怎麽不會在意!一寺住持把自己叫來未必就是打一番誑語的?未夫人忽然想起寺前遇到的獨眼算命的,於是問:“我今日在貴寺外遇一人,他也如此斷言,不知方丈是否認識此人?”

啟榮嘆了口氣:“以前是我師弟,不過…”,說到這裏,突然頓他皺著眉,盯著樹上一處絲帶,久久未說話,仿佛陷入了沈思。

久到未夫人以為他入了定,才突然回過神來一般,說:“他也是一片好心。”

未艾見娘終於回來,撲過去抱著他娘的手不撒,未夫人抱起他,盯著他瞧了會,又揪揪他臉上的肉,“稚柳,再去捐些香火錢。”

“夫人,捐多少?”

“帶了多少?”稚柳正要回答,未夫人又說:“留些必須的,其他的都捐了吧。”

“夫人!”要知路程雖不算遠,但出行了一大家子人,備的銀子可不算少。

“捐了吧。”未夫人不等稚柳再說,抱著未艾出了齋堂。

天將暗未暗時,浩浩蕩蕩一家人回了未宅,未老爺有事沒和他們去上香,這會兒回來了聽說夫人把帶去的銀子全捐了靈蘊寺,忙把未夫人拉到一邊,詢問怎麽回事兒。

未艾這時困極已經睡了,被仆婦抱著回了屋,未夫人聽了問詢,話未出口,眼先紅了。

未老爺嚇了一跳,怎麽這會兒後悔捐多了?

未夫人看了看眾人,大家都累了沒心思註意到這邊,於是示意未老爺單獨說話,領著頭進了房。

“今日啟榮方丈同我說,”未夫人垂手低目坐在桌邊,“平安可能活不過弱冠。”平安是未艾的乳名。

未老爺一聽之下,怒從心頭起,氣從鼻孔出,不知氣夫人信這荒唐言,還是怒方丈說這謬妄語。

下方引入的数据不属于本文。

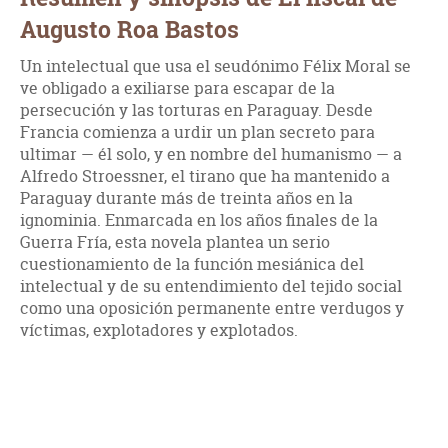
Augusto Roa Bastos
Un intelectual que usa el seudónimo Félix Moral se
ve obligado a exiliarse para escapar de la
persecución y las torturas en Paraguay. Desde
Francia comienza a urdir un plan secreto para
ultimar — él solo, y en nombre del humanismo — a
Alfredo Stroessner, el tirano que ha mantenido a
Paraguay durante más de treinta años en la
ignominia. Enmarcada en los años finales de la
Guerra Fría, esta novela plantea un serio
cuestionamiento de la función mesiánica del
intelectual y de su entendimiento del tejido social
como una oposición permanente entre verdugos y
víctimas, explotadores y explotados.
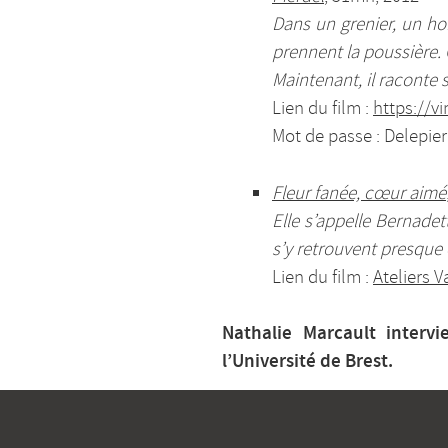
Dans un grenier, un ho
prennent la poussière. 
Maintenant, il raconte 
Lien du film :
https://
Mot de passe : Delepier
Fleur fanée, cœur aimé
Elle s’appelle Bernadett
s’y retrouvent presque 
Lien du film :
Ateliers V
Nathalie Marcault interv
l’Université de Brest.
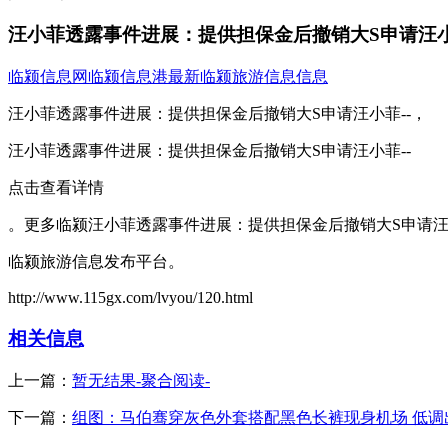
汪小菲透露事件进展：提供担保金后撤销大S申请汪小
临颍信息网
临颍信息港
最新临颍旅游信息信息
汪小菲透露事件进展：提供担保金后撤销大S申请汪小菲--，
汪小菲透露事件进展：提供担保金后撤销大S申请汪小菲--
点击查看详情
。更多临颍汪小菲透露事件进展：提供担保金后撤销大S申请汪
临颍旅游信息发布平台。
http://www.115gx.com/lvyou/120.html
相关信息
上一篇：
暂无结果-聚合阅读-
下一篇：
组图：马伯骞穿灰色外套搭配黑色长裤现身机场 低调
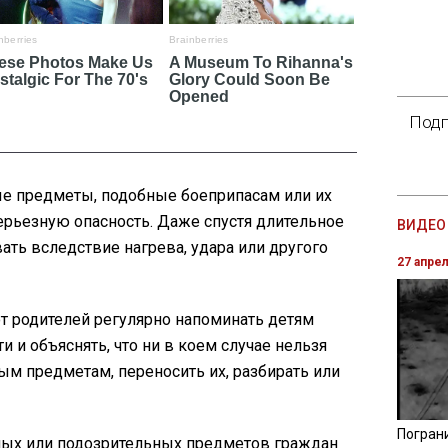
Подп
ые предметы, подобные боеприпасам или их
ерьезную опасность. Даже спустя длительное
ВИДЕО 
ать вследствие нагрева, удара или другого
27 апре
 родителей регулярно напоминать детям
 и объяснять, что ни в коем случае нельзя
ым предметам, переносить их, разбирать или
Погран
ных или подозрительных предметов граждан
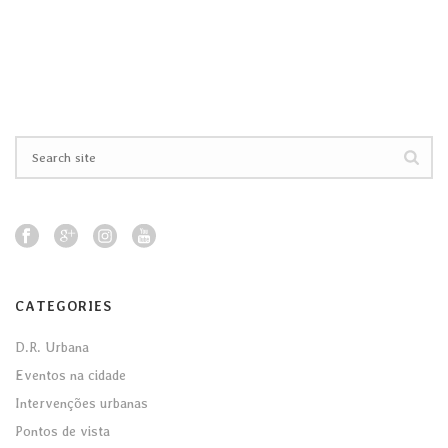
CATEGORIES
D.R. Urbana
Eventos na cidade
Intervenções urbanas
Pontos de vista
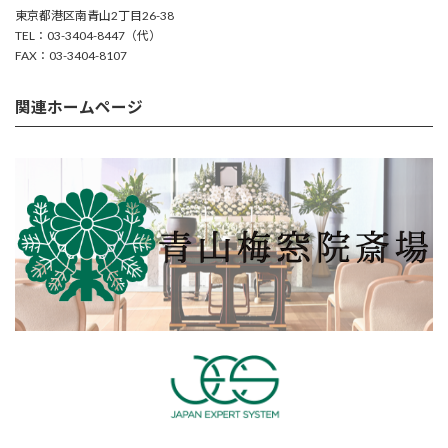
東京都港区南青山2丁目26-38
TEL：03-3404-8447（代）
FAX：03-3404-8107
関連ホームページ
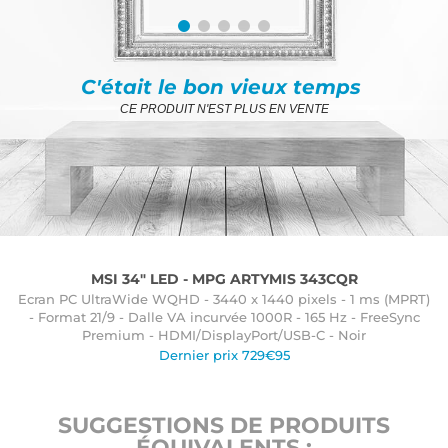
C'était le bon vieux temps
CE PRODUIT N'EST PLUS EN VENTE
MSI 34" LED - MPG ARTYMIS 343CQR
Ecran PC UltraWide WQHD - 3440 x 1440 pixels - 1 ms (MPRT)
- Format 21/9 - Dalle VA incurvée 1000R - 165 Hz - FreeSync
Premium - HDMI/DisplayPort/USB-C - Noir
Dernier prix 729€95
SUGGESTIONS DE PRODUITS
ÉQUIVALENTS :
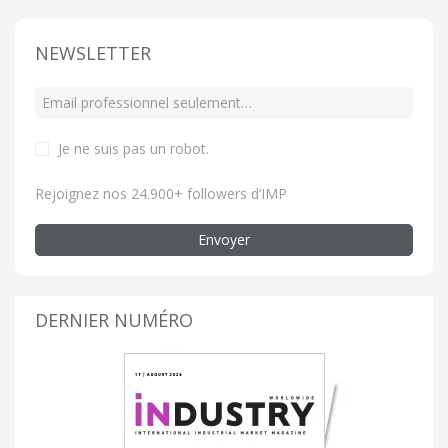
NEWSLETTER
Je ne suis pas un robot
.
Rejoignez nos 24.900+ followers d’IMP
Envoyer
DERNIER NUMÉRO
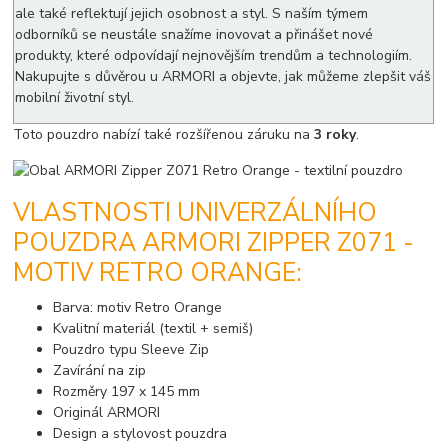
ale také reflektují jejich osobnost a styl. S naším týmem
odborníků se neustále snažíme inovovat a přinášet nové
produkty, které odpovídají nejnovějším trendům a technologiím.
Nakupujte s důvěrou u ARMORI a objevte, jak můžeme zlepšit váš
mobilní životní styl.
Toto pouzdro nabízí také rozšířenou záruku na
3 roky
.
VLASTNOSTI UNIVERZÁLNÍHO
POUZDRA ARMORI ZIPPER Z071 -
MOTIV RETRO ORANGE:
Barva: motiv Retro Orange
Kvalitní materiál (textil + semiš)
Pouzdro typu Sleeve Zip
Zavírání na zip
Rozměry 197 x 145 mm
Originál ARMORI
Design a stylovost pouzdra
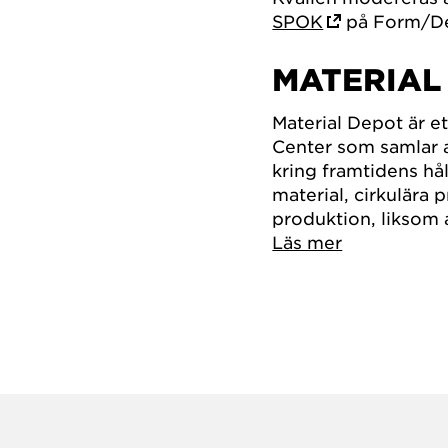
SPOK
på Form/De
MATERIAL
Material Depot är 
Center som samlar a
kring framtidens hå
material, cirkulära 
produktion, liksom 
Läs mer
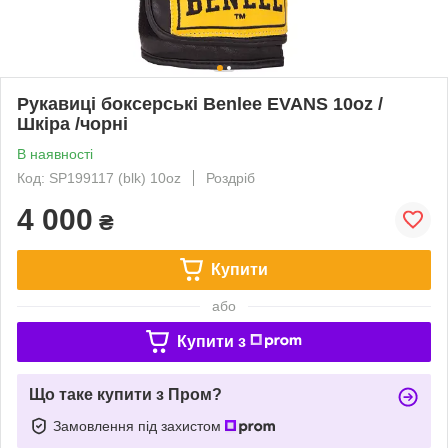
Рукавиці боксерські Benlee EVANS 10oz /
Шкіра /чорні
В наявності
Код: SP199117 (blk) 10oz
Роздріб
4 000
₴
Купити
або
Купити з
Що таке купити з Пром?
Замовлення під захистом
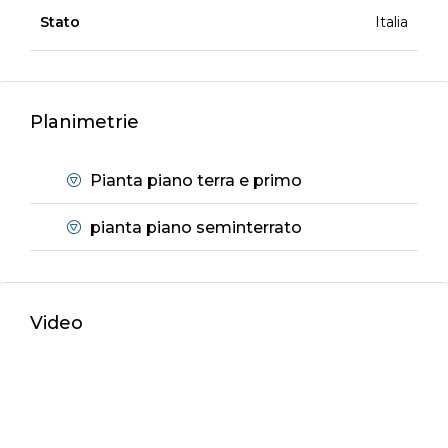
Stato
Italia
Planimetrie
Pianta piano terra e primo
pianta piano seminterrato
Video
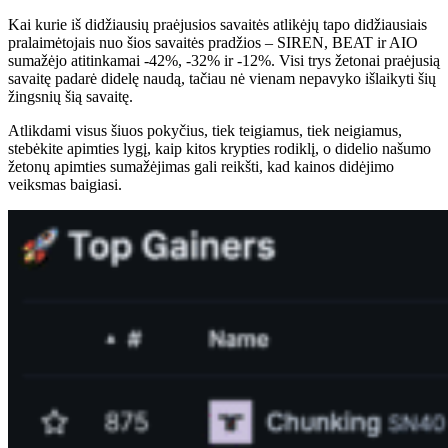
Kai kurie iš didžiausių praėjusios savaitės atlikėjų tapo didžiausiais
pralaimėtojais nuo šios savaitės pradžios – SIREN, BEAT ir AIO
sumažėjo atitinkamai -42%, -32% ir -12%. Visi trys žetonai praėjusią
savaitę padarė didelę naudą, tačiau nė vienam nepavyko išlaikyti šių
žingsnių šią savaitę.
Atlikdami visus šiuos pokyčius, tiek teigiamus, tiek neigiamus,
stebėkite apimties lygį, kaip kitos krypties rodiklį, o didelio našumo
žetonų apimties sumažėjimas gali reikšti, kad kainos didėjimo
veiksmas baigiasi.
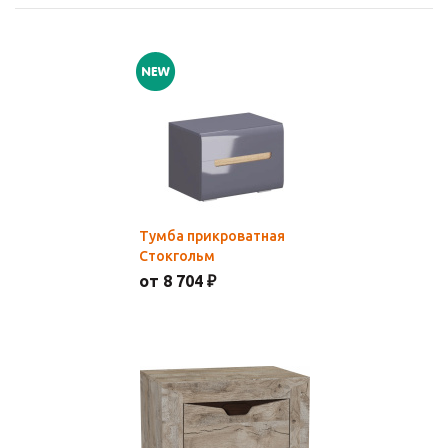
Тумба прикроватная
Стокгольм
от 8 704 ₽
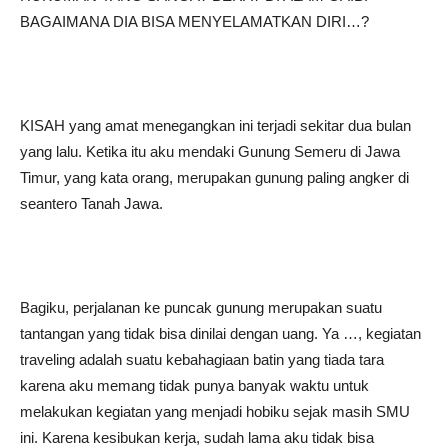
BAGAIMANA DIA BISA MENYELAMATKAN DIRI…?
KISAH yang amat menegangkan ini terjadi sekitar dua bulan
yang lalu. Ketika itu aku mendaki Gunung Semeru di Jawa
Timur, yang kata orang, merupakan gunung paling angker di
seantero Tanah Jawa.
Bagiku, perjalanan ke puncak gunung merupakan suatu
tantangan yang tidak bisa dinilai dengan uang. Ya …, kegiatan
traveling adalah suatu kebahagiaan batin yang tiada tara
karena aku memang tidak punya banyak waktu untuk
melakukan kegiatan yang menjadi hobiku sejak masih SMU
ini. Karena kesibukan kerja, sudah lama aku tidak bisa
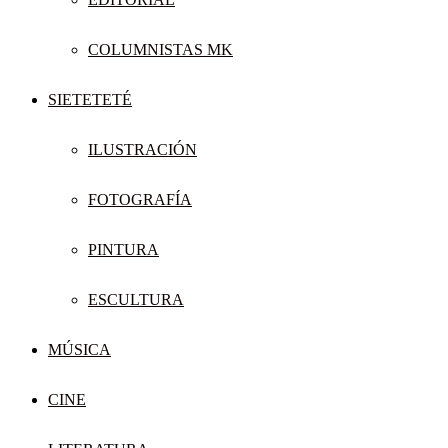
COLUMNISTAS MK
SIETETETÉ
ILUSTRACIÓN
FOTOGRAFÍA
PINTURA
ESCULTURA
MÚSICA
CINE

未夫人拉著老爺的手,讓他先平了平氣,把今天的事仔細說予了他。

未老爺聽完,慢慢平息了怒氣,剩下的只有憂。

啟榮大師是靈蘊寺的住持,靈蘊寺是當地名寺,香火旺盛得不得了,不管怎麽說,啟榮方丈必不會無根無據揣測一通。

“那啟榮大師可說了破解之法?”未老爺急不可耐地問。

未夫人也如是問了啟榮,啟榮說:“第四境界勤而行之者,下可延年,中可成仙,上可升天。”

啟榮大師的意思是未艾滿十歲便可上山修行。

在未艾滿十歲之前,未老爺和夫人未曾把這事說給任何人聽,連哥姐都不知曉,說了也是徒增煩惱,對其他外人更是不願道出自己兒子是個短命鬼。

未艾十歲時,懵懵懂懂地被帶上山。

梵應山後有條寺裏做物料運輸用的路,可通馬車,未家極其低調地駕了輛樸實的馬車來到靈蘊寺側門。

入冬來山裏又彌漫起蒼茫白雪,未老爺同夫人先下了馬車,稚柳跟在後面抱下未艾,未艾還是穿著前年大伯送的狐裘披肩,不過已是短了許多,拉著娘的手亦步亦趨跟在身側。

啟榮派來接引的小沙彌等在了門口,見到一行人道了聲阿彌陀佛:“各位施主隨我來。”

啟榮在偏殿等他們,此時雪下的飄飄揚揚,一行人未著傘,到偏殿時發上、肩上都撒上了一層白。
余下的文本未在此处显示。